Su che base sono stati scelti i siti nei quali avviare la sperimentazione prevista dal protocollo?
Stiamo parlando di un percorso molto complesso perché coinvolge tutto il nostro personale, e richiede un approccio e dei comportamenti del tutto nuovi rispetto al tema della sicurezza. Questa complessità richiede l’applicazione step by step delle misure presenti nel Protocollo. Questo si riflette anche nella scelta dei siti, in base anche alla diversità industriale degli stessi, nei quali stiamo testando la funzionalità e l’affidabilità dei dispositivi oggi esistenti. L’esito delle sperimentazioni permetterà di progettare efficacemente i sistemi di smart safety, promuovendone una ampia applicazione. Il primo passo era quello di testare questa nuova tecnologia in contesti relativamente semplici. In questa ottica, alcune aree della Centrale elettrica Enipower di Ferrera Erbognone sono state considerate le più idonee. Il secondo step riguardava la sperimentazione in tre realtà tipiche di Eni: in una parte della raffineria di Sannazzaro, nello stabilimento petrolchimico di Brindisi e in un Centro Oli, quello di Viggiano, funzionale all’attività di estrazione degli idrocarburi. Dunque tre realtà industriali diverse, con una complessità crescente, che ci permetteranno di testare in modo puntuale alcune delle tecnologie che stanno emergendo in questo momento. Tutto il processo di verifica e analisi vedrà il coinvolgimento delle Rsu dei siti interessati, degli Rlsa e delle strutture sindacali territoriali attraverso fasi di confronto, di approfondimento e condivisione degli esiti. I risultati di questa prima fase sperimentale verranno inoltre approfonditi con le strutture sindacali nazionali nella giornata della Sicurezza, Salute e Ambiente, appositamente costituita con il Protocollo HSE.
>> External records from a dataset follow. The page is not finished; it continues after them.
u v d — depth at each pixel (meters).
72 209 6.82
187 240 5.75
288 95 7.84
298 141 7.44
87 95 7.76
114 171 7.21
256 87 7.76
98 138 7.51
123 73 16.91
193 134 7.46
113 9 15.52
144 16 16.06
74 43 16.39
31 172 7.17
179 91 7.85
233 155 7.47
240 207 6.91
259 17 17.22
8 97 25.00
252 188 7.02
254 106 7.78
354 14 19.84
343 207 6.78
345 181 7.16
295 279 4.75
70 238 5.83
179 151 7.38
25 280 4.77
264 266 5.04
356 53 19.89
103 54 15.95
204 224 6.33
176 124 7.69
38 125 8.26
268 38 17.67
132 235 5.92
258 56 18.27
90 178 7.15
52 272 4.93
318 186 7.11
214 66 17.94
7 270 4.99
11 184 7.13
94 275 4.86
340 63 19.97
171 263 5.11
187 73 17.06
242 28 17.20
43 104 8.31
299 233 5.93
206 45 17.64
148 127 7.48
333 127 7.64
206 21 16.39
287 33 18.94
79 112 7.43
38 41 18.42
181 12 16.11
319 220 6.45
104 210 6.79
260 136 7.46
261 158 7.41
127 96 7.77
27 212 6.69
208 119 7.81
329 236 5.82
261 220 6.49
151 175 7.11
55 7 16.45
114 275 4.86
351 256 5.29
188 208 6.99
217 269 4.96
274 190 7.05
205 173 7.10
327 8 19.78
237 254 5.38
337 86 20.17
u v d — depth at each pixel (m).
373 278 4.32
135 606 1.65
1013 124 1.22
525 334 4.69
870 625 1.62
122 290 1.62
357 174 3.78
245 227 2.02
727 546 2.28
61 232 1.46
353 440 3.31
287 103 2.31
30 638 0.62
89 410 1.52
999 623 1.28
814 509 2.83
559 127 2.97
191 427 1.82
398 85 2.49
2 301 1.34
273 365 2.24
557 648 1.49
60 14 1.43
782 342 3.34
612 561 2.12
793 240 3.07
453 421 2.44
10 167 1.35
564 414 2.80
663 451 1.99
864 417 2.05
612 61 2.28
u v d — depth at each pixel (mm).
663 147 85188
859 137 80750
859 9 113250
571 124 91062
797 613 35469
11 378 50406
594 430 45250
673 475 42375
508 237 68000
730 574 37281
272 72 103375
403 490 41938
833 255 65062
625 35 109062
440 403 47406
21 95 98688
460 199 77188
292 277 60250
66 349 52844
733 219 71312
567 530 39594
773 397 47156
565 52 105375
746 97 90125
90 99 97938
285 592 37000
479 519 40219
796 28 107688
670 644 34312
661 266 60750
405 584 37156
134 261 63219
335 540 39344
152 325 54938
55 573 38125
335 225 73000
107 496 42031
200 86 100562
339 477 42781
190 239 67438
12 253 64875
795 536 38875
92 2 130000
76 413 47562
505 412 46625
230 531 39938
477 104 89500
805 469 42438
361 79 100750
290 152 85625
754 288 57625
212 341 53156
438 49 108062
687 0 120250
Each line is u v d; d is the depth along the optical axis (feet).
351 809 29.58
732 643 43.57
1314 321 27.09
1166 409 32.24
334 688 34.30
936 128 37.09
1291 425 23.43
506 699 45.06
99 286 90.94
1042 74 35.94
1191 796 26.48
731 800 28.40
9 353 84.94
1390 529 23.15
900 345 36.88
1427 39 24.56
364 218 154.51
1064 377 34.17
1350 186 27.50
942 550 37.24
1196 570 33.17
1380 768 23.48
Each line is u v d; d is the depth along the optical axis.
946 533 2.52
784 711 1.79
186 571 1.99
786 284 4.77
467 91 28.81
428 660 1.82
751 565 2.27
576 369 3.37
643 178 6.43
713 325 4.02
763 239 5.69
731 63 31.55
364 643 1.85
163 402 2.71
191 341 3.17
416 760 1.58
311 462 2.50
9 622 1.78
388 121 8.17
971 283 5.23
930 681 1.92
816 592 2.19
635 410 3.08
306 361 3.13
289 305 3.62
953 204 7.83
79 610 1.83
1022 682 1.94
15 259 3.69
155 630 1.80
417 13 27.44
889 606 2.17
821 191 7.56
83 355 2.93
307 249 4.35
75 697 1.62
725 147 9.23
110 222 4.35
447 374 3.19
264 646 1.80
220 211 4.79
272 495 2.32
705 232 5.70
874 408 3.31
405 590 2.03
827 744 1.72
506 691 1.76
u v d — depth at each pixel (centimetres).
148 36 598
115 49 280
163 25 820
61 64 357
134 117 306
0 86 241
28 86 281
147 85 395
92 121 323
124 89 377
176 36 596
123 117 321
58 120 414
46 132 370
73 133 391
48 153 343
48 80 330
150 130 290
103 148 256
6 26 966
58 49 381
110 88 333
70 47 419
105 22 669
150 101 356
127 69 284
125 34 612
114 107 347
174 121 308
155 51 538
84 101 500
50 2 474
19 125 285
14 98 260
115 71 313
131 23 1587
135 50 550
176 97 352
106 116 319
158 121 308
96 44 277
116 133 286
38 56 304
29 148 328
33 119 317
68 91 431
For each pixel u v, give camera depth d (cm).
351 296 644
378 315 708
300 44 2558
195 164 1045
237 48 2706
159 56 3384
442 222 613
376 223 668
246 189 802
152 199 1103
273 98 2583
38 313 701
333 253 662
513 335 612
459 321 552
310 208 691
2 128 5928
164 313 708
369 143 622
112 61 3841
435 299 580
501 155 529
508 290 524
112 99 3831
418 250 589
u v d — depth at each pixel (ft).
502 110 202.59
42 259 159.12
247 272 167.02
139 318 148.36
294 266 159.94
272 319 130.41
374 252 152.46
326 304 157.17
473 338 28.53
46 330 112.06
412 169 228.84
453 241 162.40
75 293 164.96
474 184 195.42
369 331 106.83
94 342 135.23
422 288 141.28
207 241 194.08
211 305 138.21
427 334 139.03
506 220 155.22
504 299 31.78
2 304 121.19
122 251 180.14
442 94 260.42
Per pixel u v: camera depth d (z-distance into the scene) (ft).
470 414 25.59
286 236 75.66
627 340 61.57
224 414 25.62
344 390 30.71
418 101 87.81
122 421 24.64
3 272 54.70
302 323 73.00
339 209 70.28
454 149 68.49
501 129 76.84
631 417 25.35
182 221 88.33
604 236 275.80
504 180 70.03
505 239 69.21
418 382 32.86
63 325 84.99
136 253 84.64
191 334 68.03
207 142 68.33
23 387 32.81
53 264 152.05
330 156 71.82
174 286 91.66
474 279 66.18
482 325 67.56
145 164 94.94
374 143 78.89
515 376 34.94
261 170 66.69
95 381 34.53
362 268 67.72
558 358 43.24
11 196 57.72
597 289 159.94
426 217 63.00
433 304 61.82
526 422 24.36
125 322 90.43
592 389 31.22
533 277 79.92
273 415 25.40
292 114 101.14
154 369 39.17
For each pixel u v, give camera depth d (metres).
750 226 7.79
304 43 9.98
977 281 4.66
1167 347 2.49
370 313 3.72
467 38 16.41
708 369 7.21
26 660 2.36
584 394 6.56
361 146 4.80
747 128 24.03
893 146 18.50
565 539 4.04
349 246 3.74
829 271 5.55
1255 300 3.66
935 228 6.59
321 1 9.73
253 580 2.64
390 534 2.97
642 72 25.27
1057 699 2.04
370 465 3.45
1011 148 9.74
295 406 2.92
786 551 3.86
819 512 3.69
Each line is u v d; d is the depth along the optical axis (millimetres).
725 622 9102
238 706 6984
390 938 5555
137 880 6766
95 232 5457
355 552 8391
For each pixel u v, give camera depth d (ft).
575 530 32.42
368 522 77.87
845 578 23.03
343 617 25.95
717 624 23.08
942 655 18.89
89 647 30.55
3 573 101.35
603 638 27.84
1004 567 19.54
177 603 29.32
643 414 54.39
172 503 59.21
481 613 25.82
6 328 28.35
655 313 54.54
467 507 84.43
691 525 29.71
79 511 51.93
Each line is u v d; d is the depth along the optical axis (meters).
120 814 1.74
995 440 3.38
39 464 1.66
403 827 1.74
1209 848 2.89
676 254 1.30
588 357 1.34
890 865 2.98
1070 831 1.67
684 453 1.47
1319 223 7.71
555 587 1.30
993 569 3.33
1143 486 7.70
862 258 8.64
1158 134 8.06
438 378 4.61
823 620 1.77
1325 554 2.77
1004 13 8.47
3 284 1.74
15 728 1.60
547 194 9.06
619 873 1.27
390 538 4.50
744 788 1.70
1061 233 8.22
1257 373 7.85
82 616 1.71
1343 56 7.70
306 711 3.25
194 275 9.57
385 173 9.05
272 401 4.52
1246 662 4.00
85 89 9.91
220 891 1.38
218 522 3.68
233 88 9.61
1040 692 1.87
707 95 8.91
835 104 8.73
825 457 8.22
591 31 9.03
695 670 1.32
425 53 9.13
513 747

Quanto contano le buone relazioni industriali con i sindacati per ottenere risultati concreti nella prevenzione e la tutela della salute?
Sono fondamentali per sviluppare il comune convincimento di mantenere l’obiettivo di zero infortuni, che per tutti è la misura della corretta gestione delle attività. Come abbiamo scritto nella premessa del Protocollo, con il sindacato abbiamo sempre condiviso che la salute, la sicurezza e il rispetto dell’ambiente rappresentano beni primari irrinunciabili per lo sviluppo delle attività produttive e lavorative, e abbiamo voluto ribadire la condivisione di questa mission nel documento. Grazie ad un moderno ed efficace sistema di relazioni industriali siamo riusciti a definire, attuare e diffondere una cultura della prevenzione dei rischi nei luoghi di lavoro, che può realizzarsi solo grazie a un coinvolgimento di tutte le parti.